We have a urea problem rather than a nitrogen problem. Science also tells us that healthy humans excrete about 14 grams of urea per day.

In a recent edition, the town engineer estimated it would require installation of 163 I/A systems in the Center to mitigate 10% of the nitrogenous waste (urea) in that immediate area. To subsidize 163 installations would cost well over $1 million.

If such a plan were adopted on a county-wide basis, the cost would be astronomic. The plan is economically futile.

In the debate about septic waste, another potential source of nitrogenous waste has been totally ignored — the indiscriminate distribution of nitrogen-rich fertilizer on our lawns, ball fields and golf courses. While urea in septic systems is measured in grams, fertilizer comes in 50-pound bags, clearly labelled with how much nitrogen is contained. Science tells us that only 10% of the fertilizer finds its way into a blade of grass.
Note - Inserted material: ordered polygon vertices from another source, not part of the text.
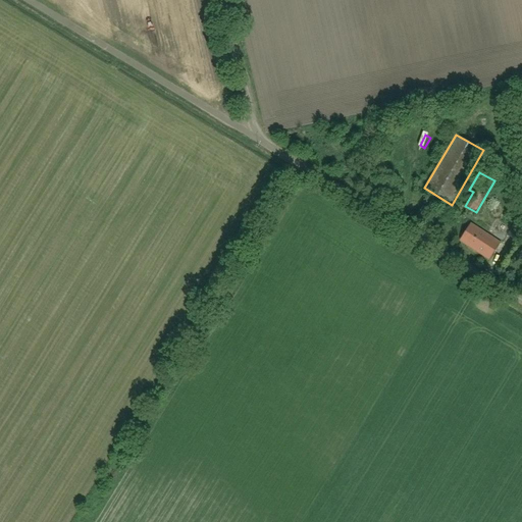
[(518,243),(521,237),(521,221),(518,219),(507,236),(518,243)]
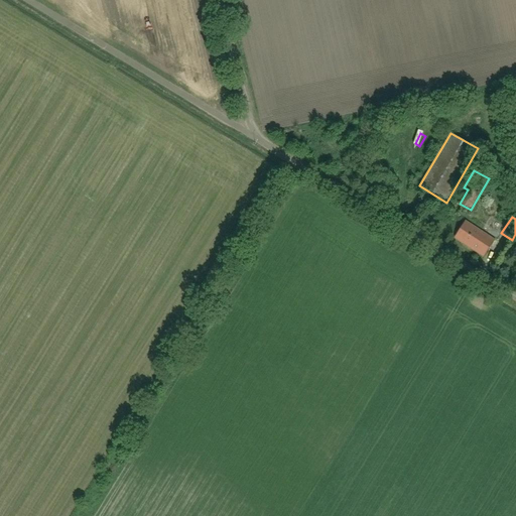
[(483,257),(495,240),(466,221),(455,238),(483,257)]
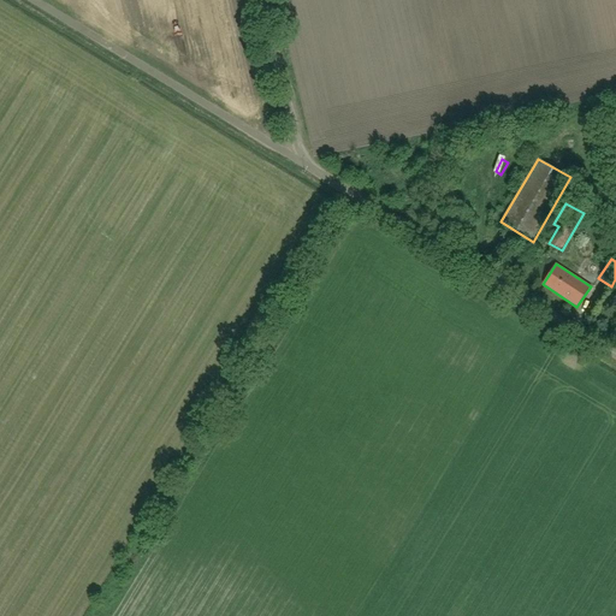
All buildings are outlined.
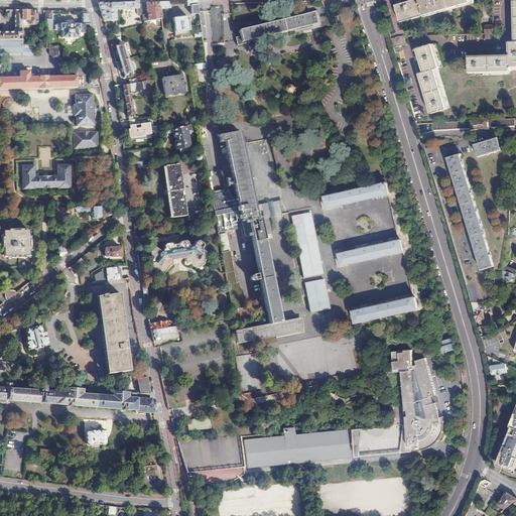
[(196,0),(185,1),(185,5),(189,5),(191,14),(198,13),(197,5),(196,0)]
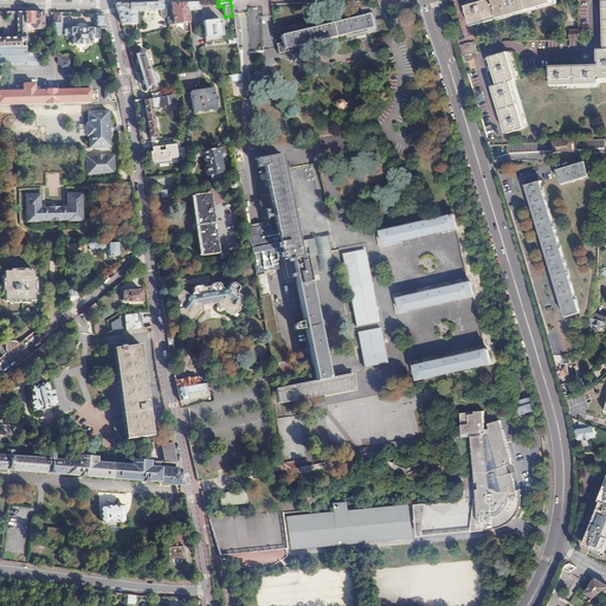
[(556,5),(555,0),(496,0),(492,1),(491,0),(488,0),(465,6),(470,25),(497,18),(498,19),(556,5)]
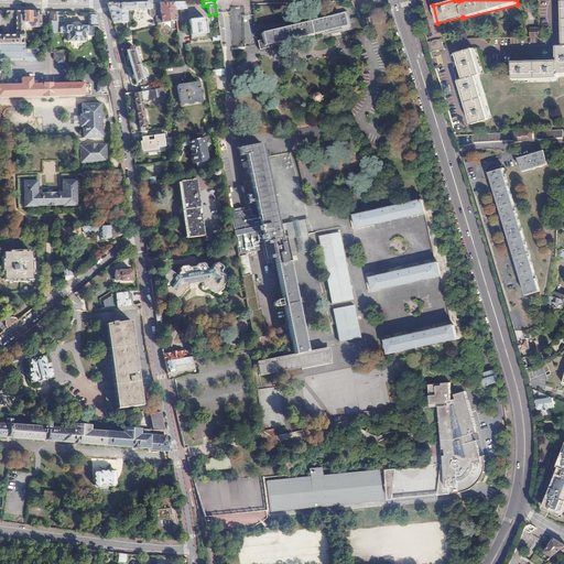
[(161,17),(162,23),(171,22),(172,30),(176,30),(174,9),(173,2),(160,2),(161,17)]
The rest, being highly soluble, filters into our precious aquifer.

Our elected leaders have adopted a program to spend millions of dollars treating 10% of a minuscule amount of urea at the same time ignoring the indiscriminate use of nitrogen-rich fertilizer by the truckload. That constitutes irresponsible leadership, and this fine newspaper is quite remiss for not pointing this out. Of course, that is only one man’s opinion.